2. Development plans! Yes,you heard right...the odd, ugly DEA interface where you can make HUGE differences about whatever your empires is discovering new tech, building infrastructure, address starvation problems, or worst...resource shortage.The Biggest plan you can make is on "All planets". My setting is usually: "primary:blank", "secondary:infrastructure" and "tertiary:research", then on crisis situations you can fill the Primary objective with mines or food or military(colonization vessels included!). It's quite pointless to be more specific, but you can try to be, for the fun and experience of being the Big Brother.
3. Military design: Even if it's an automated feature which is highly recommended, I also recommend to delete your transport early in the game, as well as military bases, in order to allow the AI to concentrate on building colony ships (and set auto-colonization on, this will remove a headache of always knowing when your ships are ready and put them on active duty). It's a great idea to build smaller IF (missiles) ships, which get ready early on, when needed, then continue with larger carriers and finally, short and long range beams. In this game, missiles are your best friend for dealing with aliens, but in order to defeat the Antareans, you have to use exclusively carriers (about 20 armadas will do the trick). Always obsolete (but DO NOT scrap) designs in which you have too many ships, because the very poor AI tends to build less expensive models exclusively, almost.
4. Tech: Early on,concentrate on getting mines better, after that, usually invest in Physics and Energy. That can make a huge leap over your competition.
So, you cannot decide what and where to build, where are your colonies going to be, you do not always understand fully the new technologies(as IT IS in normal life), if you are at war or peace..but the great satisfaction to be the "invisible hand" beneath your civilization (and not just a lousy dictator) is unequal to all the other games I've played since.
The BadThe very, very poor AI gets you mad: it's a game of colonization, mostly (and that's fully automatic in my games), you never get attacked, the other races are very polite and do not declare war except when you are a hated race by their people (in this case, as in normal life, you cannot change much, so you cannot choose your allies and your enemies).

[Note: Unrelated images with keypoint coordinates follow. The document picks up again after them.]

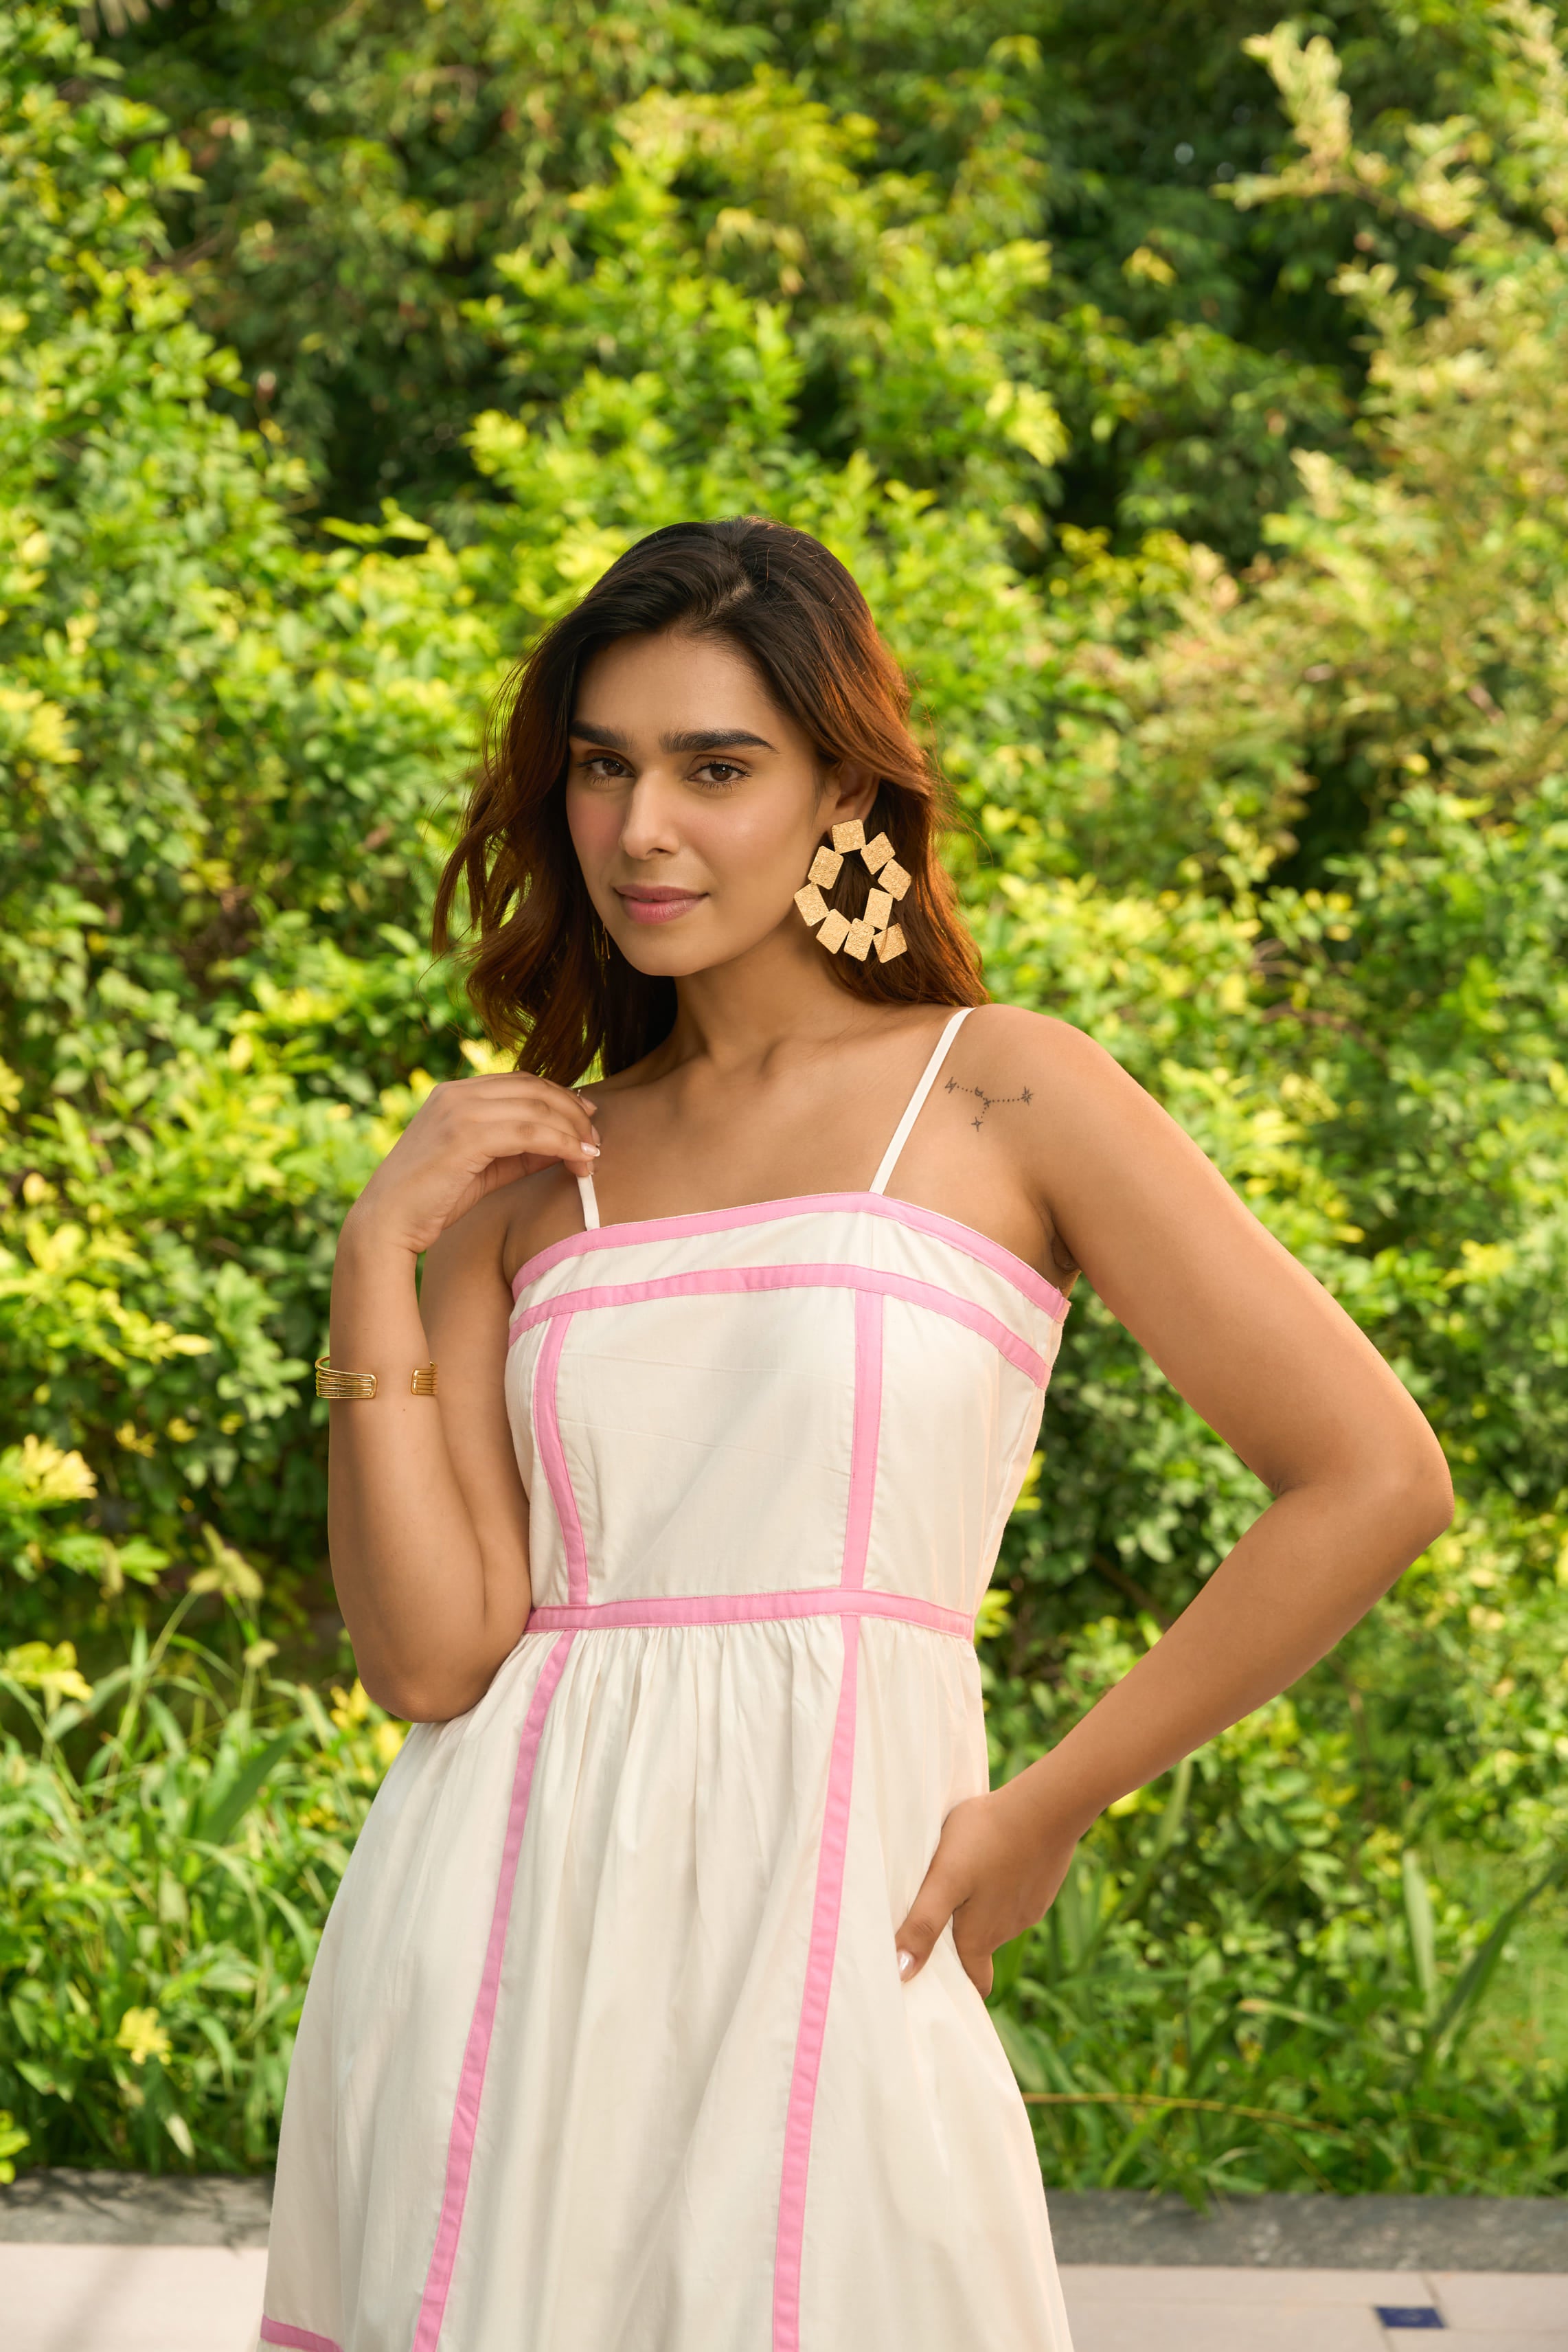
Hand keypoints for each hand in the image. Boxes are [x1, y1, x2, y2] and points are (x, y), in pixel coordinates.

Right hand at [343, 1072, 600, 1258]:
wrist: (386, 1223)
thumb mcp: (484, 1166)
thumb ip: (521, 1150)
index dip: (562, 1098)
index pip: (523, 1082)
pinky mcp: (465, 1136)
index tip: (587, 1120)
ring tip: (591, 1155)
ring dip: (573, 1130)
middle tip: (596, 1140)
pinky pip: (529, 1132)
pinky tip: (578, 1160)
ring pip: (537, 1108)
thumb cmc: (433, 1199)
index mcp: (456, 1093)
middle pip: (535, 1088)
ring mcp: (459, 1111)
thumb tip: (567, 1144)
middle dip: (574, 1112)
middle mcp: (457, 1094)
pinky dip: (561, 1144)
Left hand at [893, 1771, 1082, 1996]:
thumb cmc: (986, 1839)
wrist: (1046, 1806)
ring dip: (979, 1908)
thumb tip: (902, 1973)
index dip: (957, 1987)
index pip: (973, 1982)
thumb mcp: (944, 1880)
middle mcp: (1007, 1930)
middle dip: (960, 1942)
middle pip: (980, 1949)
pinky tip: (991, 1858)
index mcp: (979, 1937)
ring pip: (998, 1919)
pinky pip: (1016, 1894)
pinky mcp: (1042, 1884)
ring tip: (960, 1879)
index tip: (939, 1983)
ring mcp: (1030, 1907)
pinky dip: (1001, 1886)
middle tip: (936, 1918)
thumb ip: (923, 1925)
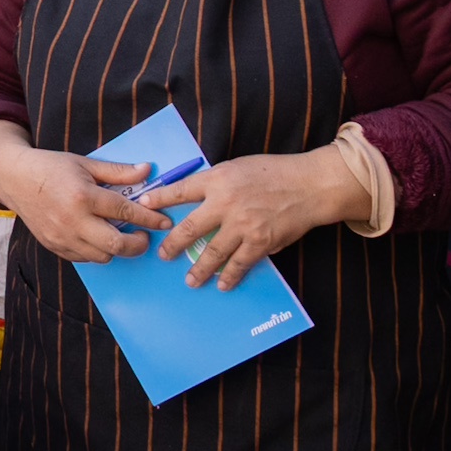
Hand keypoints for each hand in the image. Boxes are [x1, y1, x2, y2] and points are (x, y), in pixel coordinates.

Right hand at [0, 145, 168, 262]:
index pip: (125, 211)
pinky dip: (96, 251)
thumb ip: (117, 171)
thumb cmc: (50, 167)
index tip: (164, 222)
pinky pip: (84, 258)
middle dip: (138, 244)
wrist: (14, 178)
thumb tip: (147, 170)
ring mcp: (62, 237)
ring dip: (116, 248)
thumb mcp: (85, 163)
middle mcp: (73, 220)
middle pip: (116, 245)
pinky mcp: (54, 246)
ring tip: (120, 235)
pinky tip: (98, 237)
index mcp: (83, 196)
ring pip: (102, 256)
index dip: (150, 218)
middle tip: (144, 236)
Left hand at [142, 146, 367, 289]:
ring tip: (190, 280)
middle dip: (173, 244)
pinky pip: (240, 263)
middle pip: (190, 228)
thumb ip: (215, 184)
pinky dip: (229, 275)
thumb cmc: (272, 173)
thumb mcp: (236, 167)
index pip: (180, 190)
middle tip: (162, 255)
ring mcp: (242, 225)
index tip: (142, 206)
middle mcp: (225, 203)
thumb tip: (195, 200)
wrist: (308, 185)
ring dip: (199, 268)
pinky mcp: (260, 242)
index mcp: (216, 180)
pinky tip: (221, 283)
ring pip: (213, 251)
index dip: (159, 199)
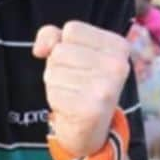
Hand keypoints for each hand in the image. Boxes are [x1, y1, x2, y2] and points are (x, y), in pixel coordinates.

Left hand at [33, 21, 130, 158]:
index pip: (72, 29)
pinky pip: (54, 92)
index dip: (66, 45)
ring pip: (53, 71)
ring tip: (74, 94)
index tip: (81, 62)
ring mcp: (106, 88)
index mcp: (119, 46)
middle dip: (59, 66)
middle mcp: (118, 65)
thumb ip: (53, 36)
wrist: (92, 129)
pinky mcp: (92, 109)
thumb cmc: (81, 83)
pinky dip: (56, 100)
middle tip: (76, 82)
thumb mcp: (73, 52)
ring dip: (56, 84)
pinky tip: (71, 107)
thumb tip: (40, 48)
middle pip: (61, 50)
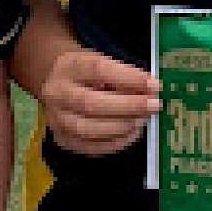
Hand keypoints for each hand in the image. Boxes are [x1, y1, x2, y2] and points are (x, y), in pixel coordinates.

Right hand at [37, 46, 160, 155]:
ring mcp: (57, 120)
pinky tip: (131, 132)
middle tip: (154, 106)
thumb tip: (150, 90)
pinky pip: (92, 148)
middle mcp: (57, 94)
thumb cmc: (86, 73)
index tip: (154, 85)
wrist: (57, 84)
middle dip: (129, 107)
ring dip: (123, 127)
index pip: (98, 70)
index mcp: (68, 67)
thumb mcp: (102, 62)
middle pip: (91, 104)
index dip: (129, 78)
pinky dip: (117, 142)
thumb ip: (123, 75)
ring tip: (143, 119)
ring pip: (90, 130)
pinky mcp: (64, 140)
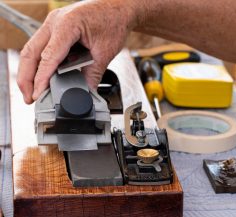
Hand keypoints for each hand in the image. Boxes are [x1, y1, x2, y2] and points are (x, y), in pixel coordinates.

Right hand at [17, 0, 138, 103]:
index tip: (37, 95)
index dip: (41, 79)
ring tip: (32, 91)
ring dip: (30, 72)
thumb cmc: (113, 21)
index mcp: (67, 24)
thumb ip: (92, 75)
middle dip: (26, 78)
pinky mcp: (56, 30)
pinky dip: (39, 64)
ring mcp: (53, 24)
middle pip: (30, 53)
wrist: (119, 7)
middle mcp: (55, 22)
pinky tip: (42, 77)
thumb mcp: (104, 53)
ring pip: (32, 50)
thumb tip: (85, 93)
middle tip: (28, 98)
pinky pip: (42, 48)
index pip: (49, 57)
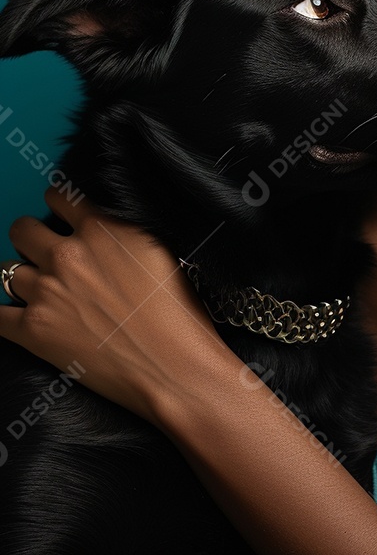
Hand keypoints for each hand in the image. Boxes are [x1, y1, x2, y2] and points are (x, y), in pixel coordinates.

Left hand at [0, 186, 225, 427]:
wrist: (171, 363)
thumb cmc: (176, 311)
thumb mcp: (156, 249)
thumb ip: (122, 231)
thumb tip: (104, 227)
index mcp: (101, 229)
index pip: (60, 196)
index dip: (58, 204)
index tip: (60, 214)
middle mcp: (68, 254)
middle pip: (22, 229)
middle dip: (30, 238)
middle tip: (43, 252)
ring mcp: (46, 291)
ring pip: (6, 269)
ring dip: (21, 277)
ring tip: (38, 288)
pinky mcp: (32, 330)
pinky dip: (2, 313)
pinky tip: (13, 315)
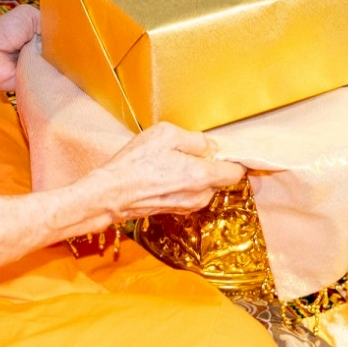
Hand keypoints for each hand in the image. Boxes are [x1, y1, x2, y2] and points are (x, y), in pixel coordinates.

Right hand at [93, 123, 244, 220]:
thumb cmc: (136, 163)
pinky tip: (164, 174)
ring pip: (204, 186)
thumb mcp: (166, 135)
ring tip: (171, 161)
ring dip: (196, 174)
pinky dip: (184, 183)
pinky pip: (190, 193)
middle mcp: (199, 196)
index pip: (236, 172)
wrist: (111, 194)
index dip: (236, 159)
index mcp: (202, 176)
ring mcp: (187, 206)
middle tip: (189, 151)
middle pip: (219, 178)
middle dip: (211, 164)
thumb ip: (195, 140)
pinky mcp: (175, 210)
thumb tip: (209, 146)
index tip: (231, 150)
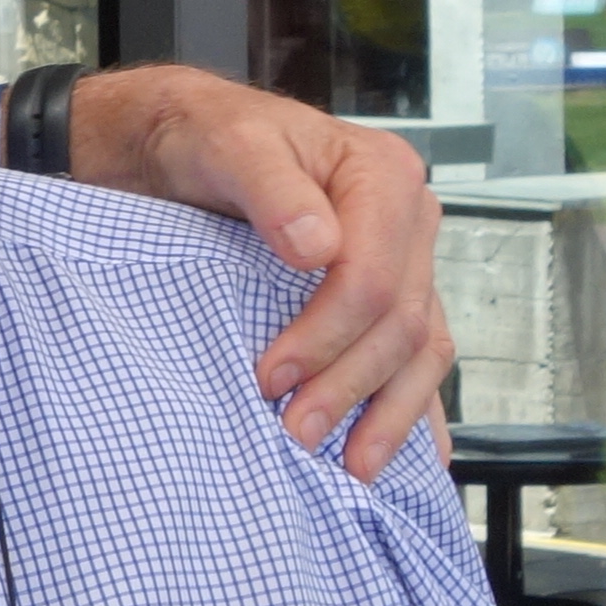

Combat screen is fun to watch, but the game is too unbalanced on the advantage of missiles and fighters over direct fire(like in real life, maybe). The key is to equip your ships with early missiles and small fighters, but lots of them!(On my Leviathan carriers I have 100 squads of plasma fighters.)
Sometimes,d espite your great efforts, your viceroys forget to build farms, starving the whole empire (and have to go at DEA screen, the most important in the game), otherwise you set up some projects, but they all get ..-1 turns to complete! Otherwise you'll have mines on farming planets, exclusively, 3 to 4 military DEAs on one planet or more than one gov DEA.
And there are others, countless bugs (like setting Military defense as primary on new conquered planets and see the AI building ..Mobilization Centers!!! instead of shields and guns).
The only unrealistic detail is the ability to warp your ships across the galaxy at the mobilization centers.
The Bottom LineThat's a must if you want to learn how to rule a country in modern times, it also gets you into the diplomatic problems, like being unable to choose your enemies and your allies, despite your personal agenda.
It's a game I like and played it a lot. Even if tends to be boring in the beginning, you'll be rewarded greatly later.